Work to be completed: The reply should hold every line of the data below, unchanged, and none of the pictures.

(Data provided begins)

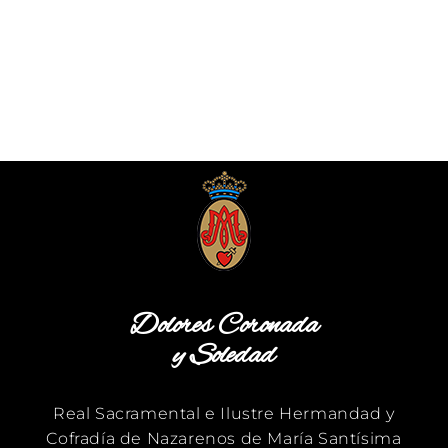
Dolores Coronada
y Soledad
Real Sacramental e Ilustre Hermandad y
Cofradía de Nazarenos de María Santísima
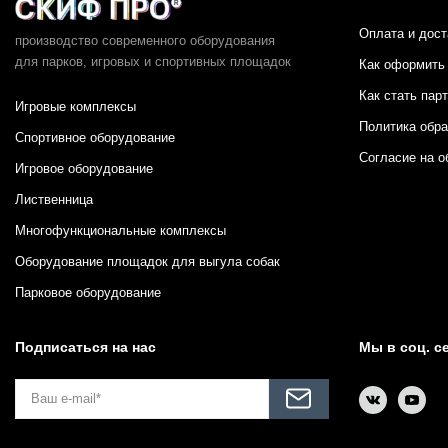
Оплата и дост
производство современного оборудования
для парков,
игровых и спортивных площадок
Как оформить 
Как стать пар
Игровые комплексы
Политика обр
Спортивное оборудование
Согласие на о
Игровое оборудование
Лиственница
Многофункциональные комплексы
Оборудование площадок для выгула собак
Парковое оборудование
Подписаться на нас
Мы в соц. с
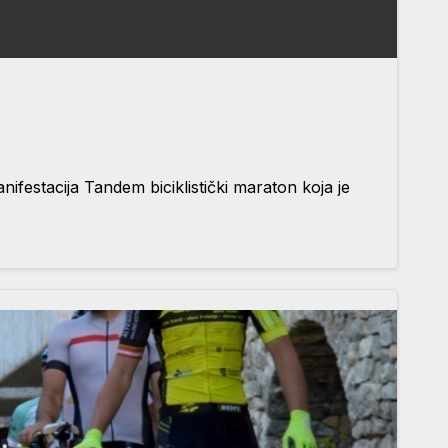
ifestacija Tandem biciklistički maraton koja je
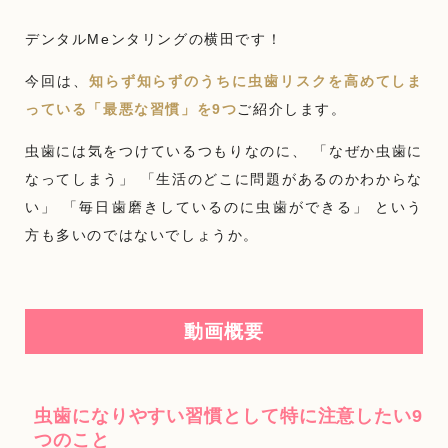
デンタルMeンタリングの横田です！
今回は、
知らず知らずのうちに虫歯リスクを高めてしま
っている「最悪な習慣」を9つ
ご紹介します。
虫歯には気をつけているつもりなのに、 「なぜか虫歯に
なってしまう」 「生活のどこに問題があるのかわからな
い」 「毎日歯磨きしているのに虫歯ができる」 という
方も多いのではないでしょうか。
動画概要
虫歯になりやすい習慣として特に注意したい9
つのこと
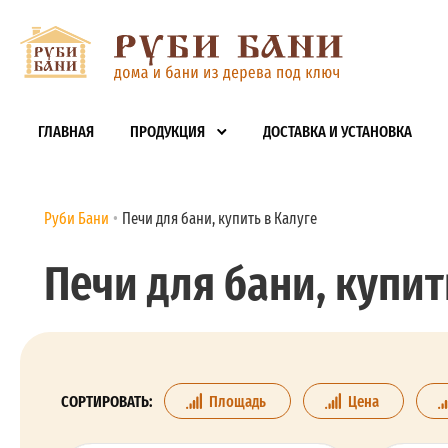
ГЛАВНАЯ
ПРОДУКЦИЯ
ДОСТАВКА И УСТАНОВКА
Руби Бани
Печи для бани, купить в Калуге
Печи для бани, купит
СОРТИРОВАТЬ:
Площадь
Цена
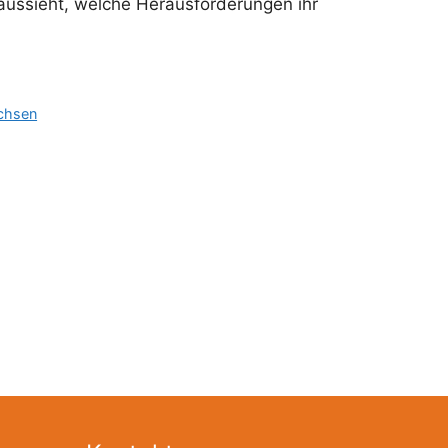
 aussieht, welche Herausforderungen ihr
chsen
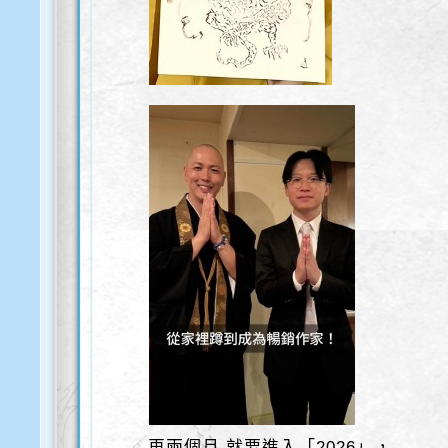
再兩個月 就要進入「2026」，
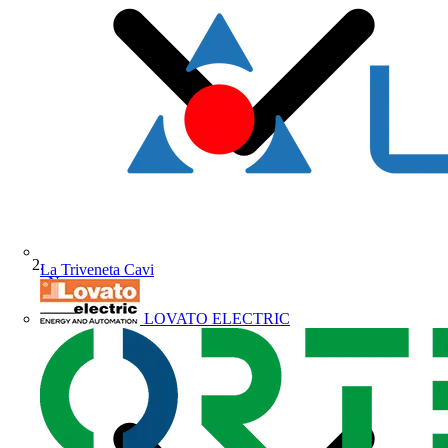
La Triveneta Cavi
News
LOVATO ELECTRIC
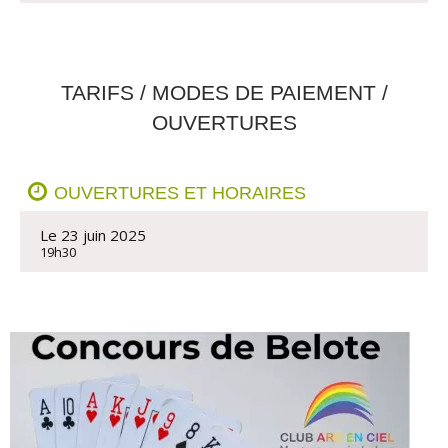
TARIFS / MODES DE PAIEMENT /
OUVERTURES
OUVERTURES ET HORAIRES
Le 23 juin 2025
19h30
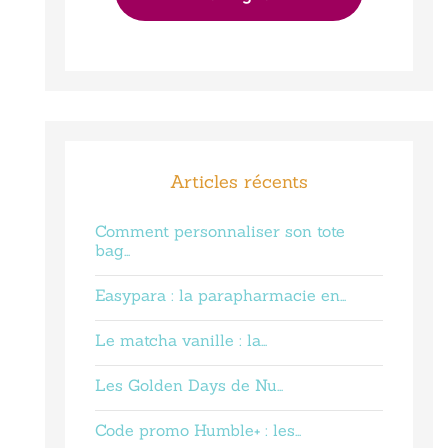
Articles récents
Comment personnaliser son tote
bag…
Easypara : la parapharmacie en…
Le matcha vanille : la…
Les Golden Days de Nu…
Code promo Humble+ : les…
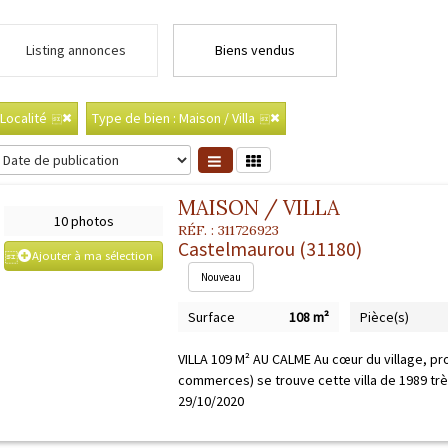
Listing annonces
Biens vendus
Localité
Type de bien : Maison / Villa
MAISON / VILLA
10 photos
RÉF. :
311726923
Castelmaurou (31180)
Ajouter à ma sélection
Nouveau
Surface
108 m²
Pièce(s)
VILLA 109 M² AU CALME Au cœur du village, p
commerces) se trouve cette villa de 1989 très 
29/10/2020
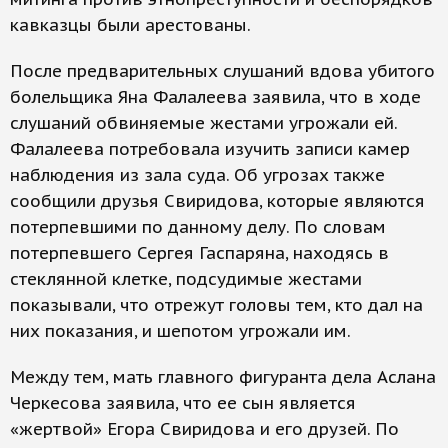
кавказцы были арестованы.
После предварительных слушаний вдова убитого
болельщика Яна Фалалеева заявила, что в ходе
слушаний обвиняемые жестами угрожали ей.
Фалалеева потребовала изучить записи камер
наблюдения из зала суда. Об угрозах также
сообщили друзья Свиридова, которые являются
потерпевшими по данному делу. По словам
потерпевшего Сергея Гаспаряна, находясь в
стеклянной клетке, подсудимые жестами
показывали, что отрежут головы тем, кто дал на
них показания, и шепотом угрожали им.
Между тем, мать главного фигуранта дела Аслана
Черкесова заявила, что ее сын является
«жертвой» Егора Свиридова и его друзей. По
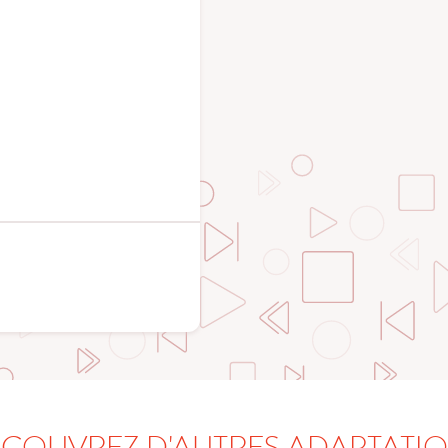
COUVREZ D'AUTRES ADAPTATI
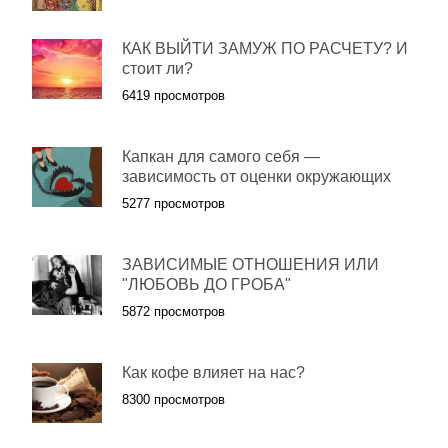
КАК ВЫЙТИ ЗАМУЖ ПО РАСЧЕТУ? И
стоит ли?
6419 просмотров
Капкан для самого себя —
зависимость от оценки окружающих
5277 просмотров
ЗАВИСИМЫЕ ОТНОШЕНИЯ ИЛИ
"ЛЮБОВЬ ДО ГРОБА"
5872 просмотров
Как кофе влияет на нас?
8300 просмотров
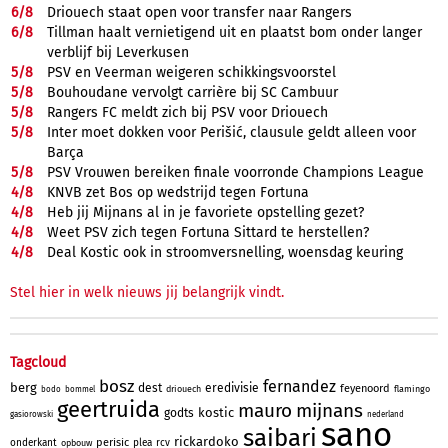
6/
8
Driouech staat open voor transfer naar Rangers
6/
8
Tillman haalt vernietigend uit en plaatst bom onder langer
verblijf bij Leverkusen
5/
8
PSV en Veerman weigeren schikkingsvoorstel
5/
8
Bouhoudane vervolgt carrière bij SC Cambuur
5/
8
Rangers FC meldt zich bij PSV voor Driouech
5/
8
Inter moet dokken voor Perišić, clausule geldt alleen voor
Barça
5/
8
PSV Vrouwen bereiken finale voorronde Champions League
4/
8
KNVB zet Bos op wedstrijd tegen Fortuna
4/
8
Heb jij Mijnans al in je favoriete opstelling gezet?
4/
8
Weet PSV zich tegen Fortuna Sittard te herstellen?
4/
8
Deal Kostic ook in stroomversnelling, woensdag keuring
Stel hier in welk nieuws jij belangrijk vindt.
Tagcloud
bosz
fernandez
berg
dest
eredivisie
feyenoord
driouech
flamingo
bodo
bommel
geertruida
mauro
mijnans
kostic
godts
gasiorowski
nederland
sano
saibari
rickardoko
perisic
onderkant
plea
rcv
opbouw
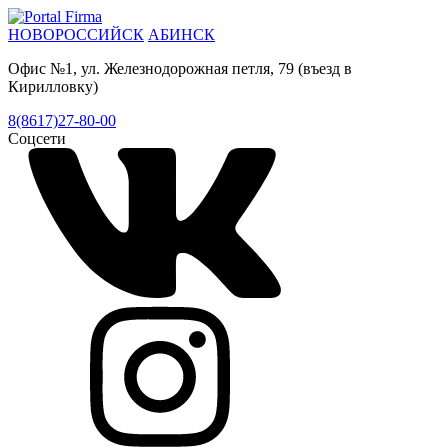
НОВОРОССИЙСК
АБИНСК
Офис №1, ул. Железнодорожная петля, 79 (въезд в
Кирилловку)
8(8617)27-80-00
Соцсети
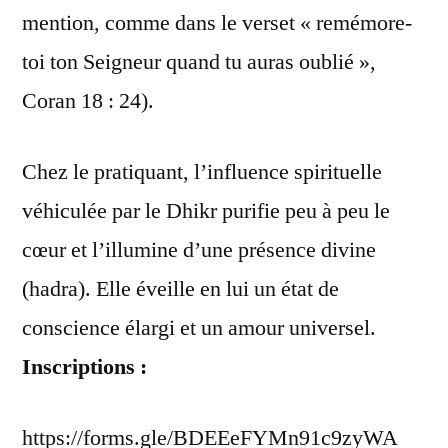
mention, comme dans le verset « remémore-
toi ton Seigneur quand tu auras oublié »,
Coran 18 : 24).
Chez le pratiquant, l’influence spirituelle
véhiculée par le Dhikr purifie peu à peu le
cœur et l’illumine d’une présence divine
(hadra). Elle éveille en lui un état de
conscience élargi et un amour universel.
Inscriptions :
https://forms.gle/BDEEeFYMn91c9zyWA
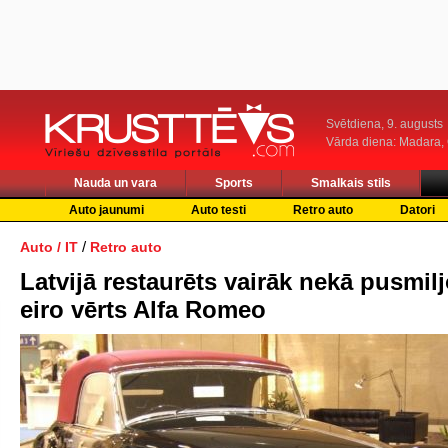
Svētdiena, 9. augusts
Vārda diena: Madara
Nauda un vara
Sports
Smalkais stils
Auto jaunumi
Auto testi
Retro auto
Datori
/
Auto / IT
Retro auto
Latvijā restaurēts vairāk nekā pusmil
eiro vērts Alfa Romeo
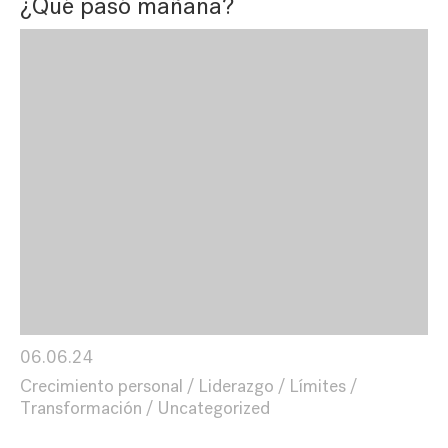
¿Qué pasó mañana?
06.06.24
Crecimiento personal
Liderazgo
Límites
Transformación
Uncategorized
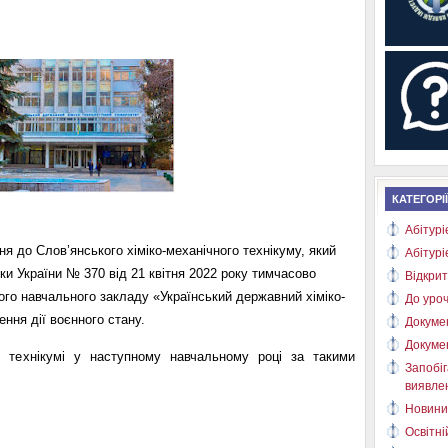
КАТЕГОРІЇ
Абітурі
я до Слов’янського хіміко-механічного технікуму, який
Абітурі
ауки України № 370 від 21 квітня 2022 року тимчасово
Відкрит
го навчального закладу «Український державний хіміко-
До уроч
ення дії воєнного стану.
Докуме
Докуме
технікумі у наступному навчальному році за такими
Запобіг
виявлен
Новини
Освітні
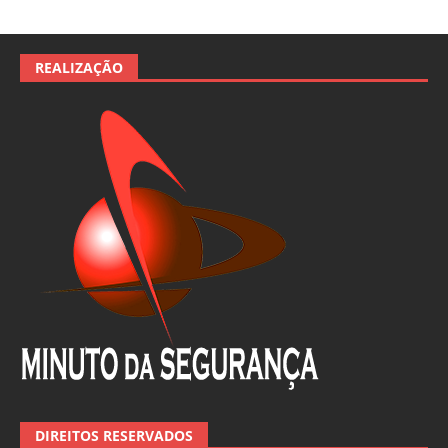
REALIZAÇÃO
DIREITOS RESERVADOS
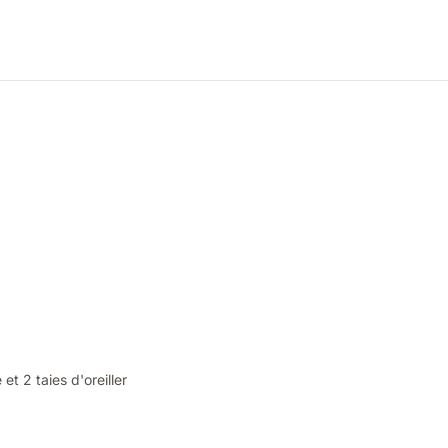
 2 taies d'oreiller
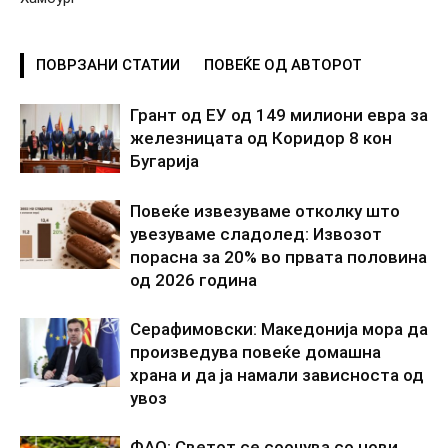
ПОВРЗАНИ СТАТИИ
ПОВЕЌЕ ОД АВТОРОТ
Грант од ЕУ од 149 милиони евра за
железницата од Коридор 8 кон
Бугарија
Повеќе извезуваме отколку што
увезуваме сладолед: Извозот
порасна за 20% во првата половина
од 2026 година
Серафимовски: Македонија мора да
произведува повеќе домашна
храна и да ја намали зависноста од
увоз
ФАО: Светот се соочува со нови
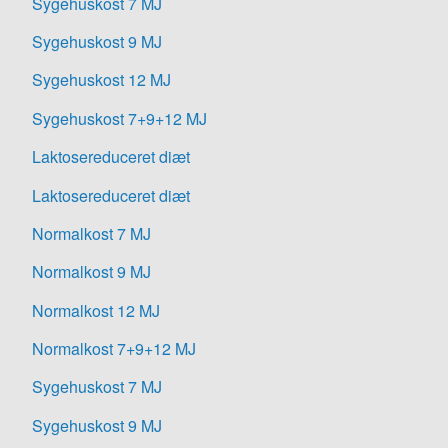
Sygehuskost 7 MJ
Sygehuskost 9 MJ
Sygehuskost 12 MJ
Sygehuskost 7+9+12 MJ
Laktosereduceret diæt
Laktosereduceret diæt
Normalkost 7 MJ
Normalkost 9 MJ
Normalkost 12 MJ
Normalkost 7+9+12 MJ
Sygehuskost 7 MJ
Sygehuskost 9 MJ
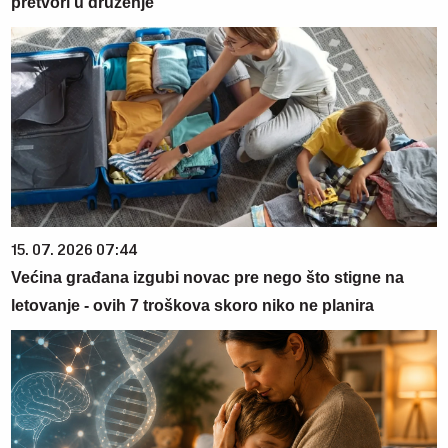
pretvori u druženje
15. 07. 2026 07:44
Većina građana izgubi novac pre nego što stigne na
letovanje - ovih 7 troškova skoro niko ne planira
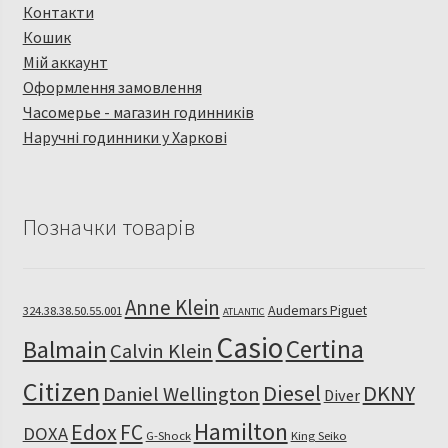
Контакти
Кошик
Мій аккаунт
Оформлення замовлення
Часомерье - магазин годинників
Наручні годинники у Харкові
Позначки товарів
Anne Klein
Audemars Piguet
324.38.38.50.55.001
ATLANTIC
Casio
Certina
Balmain
Calvin Klein
Citizen
Diesel
DKNY
Daniel Wellington
Diver
Hamilton
Edox
FC
DOXA
G-Shock
King Seiko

(Data provided ends)

Exercise answer:
Dolores Coronada
y Soledad
Real Sacramental e Ilustre Hermandad y
Cofradía de Nazarenos de María Santísima
Оплата и дост
производство современного оборудования
для парков,
игровых и спортивных площадок
Как оформить 
Как стать пар
Игровые комплексы
Политика обр
Спортивное оборудование
Согласие на о
Игровое оборудование
Лиственница
Многофункциональные комплексы
Оборудование площадок для выгула собак
Парковое оборудование
Подписаться на нас
Мы в соц. с
ifestacija Tandem biciklistički maraton koja je
デンタルMeンタリングの横田です！
今回は、
知らず知らずのうちに虫歯リスクを高めてしま
っている「最悪な習慣」を9つ
ご紹介します。
虫歯には気をつけているつもりなのに、 「なぜか虫歯に
なってしまう」 「生活のどこに問題があるのかわからな
い」 「毎日歯磨きしているのに虫歯ができる」 という
方も多いのではないでしょうか。
動画概要
虫歯になりやすい習慣として特に注意したい9
つのこと
ГЛАВНАЯ
ПРОДУКЦИЯ
ДОСТАВКА И УСТАНОВКА
Руби Бани
Печи для бани, купить в Калуге
Печи для бани, купит
СОРТИРОВАТЬ:
Площадь
Цена
 aussieht, welche Herausforderungen ihr
chsen
再兩個月 就要進入「2026」，
La Triveneta Cavi
News
LOVATO ELECTRIC
TARIFS / MODES DE PAIEMENT /
OUVERTURES
OUVERTURES ET HORAIRES
Le 23 juin 2025
19h30
Articles récents
Comment personnaliser son tote
bag…
Easypara : la parapharmacie en…
Le matcha vanille : la…
Les Golden Days de Nu…
Code promo Humble+ : les…
Listing annonces
Biens vendus
Localité
Type de bien : Maison / Villa
MAISON / VILLA
10 photos
RÉF. :
311726923
Castelmaurou (31180)
Ajouter à ma sélection
Nouveau
Surface
108 m²
Pièce(s)
VILLA 109 M² AU CALME Au cœur du village, p
commerces) se trouve cette villa de 1989 très 
29/10/2020
кавказцы были арестованы.
После предварительных слушаний вдова убитого
болельщика Яна Фалалеева заявила, что в ходе
слушаний обвиняемые жестами угрожали ей.
Фалалеева потребовала изучить записи камер
наблюдения из зала суда. Об угрозах также
сообщили друзья Свиридова, которые являются
потерпевшими по данному делу. По словам
потерпевшего Сергея Гаспаряна, находясь в
стеклянной клетке, подсудимые жестами
показывали, что отрежут головы тем, кто дал на
них показания, и шепотом угрожали им.
Между тем, мать главного фигуранта дела Аслана
Черкесова заявила, что ее сын является
«жертвой» Егора Свиридова и его друзей. По
COUVREZ D'AUTRES ADAPTATI
КАК ВЫЙТИ ЗАМУЖ ПО РАСЧЕТУ? И
стоит ли?
6419 просмотров
Капкан для самого себя —
зависимость от оценки окружающих
5277 просмотров
ЗАВИСИМЫЕ ОТНОШЕНИЯ ИЛИ
"ЛЮБОВЬ ДО ГРОБА"
5872 просмотров
Как кофе влияет на нас?
8300 просмотров
6/
8
Driouech staat open voor transfer naar Rangers
6/
8
Tillman haalt vernietigend uit en plaatst bom onder langer
verblijf bij Leverkusen
5/
8
PSV en Veerman weigeren schikkingsvoorstel
5/
8
Bouhoudane vervolgt carrière bij SC Cambuur
5/
8
Rangers FC meldt zich bij PSV voor Driouech
5/
8
Inter moet dokken voor Perišić, clausule geldt alleen voor
Barça
5/
8
PSV Vrouwen bereiken finale voorronde Champions League
4/
8
KNVB zet Bos op wedstrijd tegen Fortuna
4/
8
Heb jij Mijnans al in je favoriete opstelling gezet?
4/
8
Weet PSV zich tegen Fortuna Sittard te herstellen?
4/
8
Deal Kostic ook in stroomversnelling, woensdag keuring
Stel hier in welk nieuws jij belangrijk vindt.
Tagcloud
bosz
fernandez
berg
dest
eredivisie
feyenoord
driouech
flamingo
bodo
bommel
geertruida
mauro
mijnans
kostic
godts
gasiorowski
nederland
sano
saibari
rickardoko
perisic
onderkant
plea
rcv
opbouw
НОВОРОССИЙСК
АБИНСК
Офис №1, ул. Железнодорожная петля, 79 (въезд в
Кирилловку)
8(8617)27-80-00
Соцсети
mention, comme dans le verset « remémore-
toi ton Seigneur quand tu auras oublié »,
Coran 18 : 24).
Chez le pratiquant, l’influence spirituelle
véhiculée par le Dhikr purifie peu à peu le
cœur et l’illumine d’une présence divine
(hadra). Elle éveille en lui un état de
conscience élargi et un amour universel.
Inscriptions :
https://forms.gle/BDEEeFYMn91c9zyWA
Svētdiena, 9. augusts
Vārda diena: Madara
Nauda un vara
Sports
Smalkais stils
Auto jaunumi
Auto testi
Retro auto
Datori
/
Auto / IT
Retro auto
Latvijā restaurēts vairāk nekā pusmil
eiro vērts Alfa Romeo
¿Qué pasó mañana?
06.06.24
Crecimiento personal
Liderazgo
Límites
Transformación
Uncategorized
КАТЕГОРІЇ
Абітурі
я до Слов’янського хіміко-механічного технікуму, який
Абітурі
ауки України № 370 від 21 квітня 2022 року тимчасово
Відкрит
го навчального закладу «Український державний хіміко-
До уроч
ення дії воєнного стану.
Докуме
Докуме
технікумі у наступному навчальному році за такими
Запобіг
виявлен
Новини
Освітні
REALIZAÇÃO
DIREITOS RESERVADOS
 2 taies d'oreiller
ПОВРЗАНИ СТАТИИ
ПОВЕЌЕ ОД АВТОРОТ
Грант од ЕУ од 149 милиони евра за
железницата од Коридор 8 кон
Бугарија
Повеќе извезуваме отколку што
увезуваме сладолед: Извозот
порасна за 20% во првата половина
од 2026 година
Серафимовски: Македонија мора да
произведува повеќе домашна
храна и да ја намали зависноста од
увоз
ФАО: Светот се соочува со нови
Sygehuskost 7 MJ
Sygehuskost 9 MJ
Sygehuskost 12 MJ
Sygehuskost 7+9+12 MJ
Laktosereduceret diæt
Laktosereduceret diæt
Normalkost 7 MJ
Normalkost 9 MJ
Normalkost 12 MJ
Normalkost 7+9+12 MJ
Sygehuskost 7 MJ
Sygehuskost 9 MJ
pretvori u druženje
15. 07. 2026 07:44
Većina građana izgubi novac pre nego što stigne na
letovanje - ovih 7 troškova skoro niko ne planira
Контакти
Кошик
Мій аккаунт
Оформлення замовлення
Часомерье - магазин годинників
Наручні годинники у Харкові
Позначки товарів
Anne Klein
Audemars Piguet
324.38.38.50.55.001
ATLANTIC
Casio
Certina
Balmain
Calvin Klein
Citizen
Diesel
DKNY
Daniel Wellington
Diver
Hamilton
Edox
FC
DOXA
G-Shock
King Seiko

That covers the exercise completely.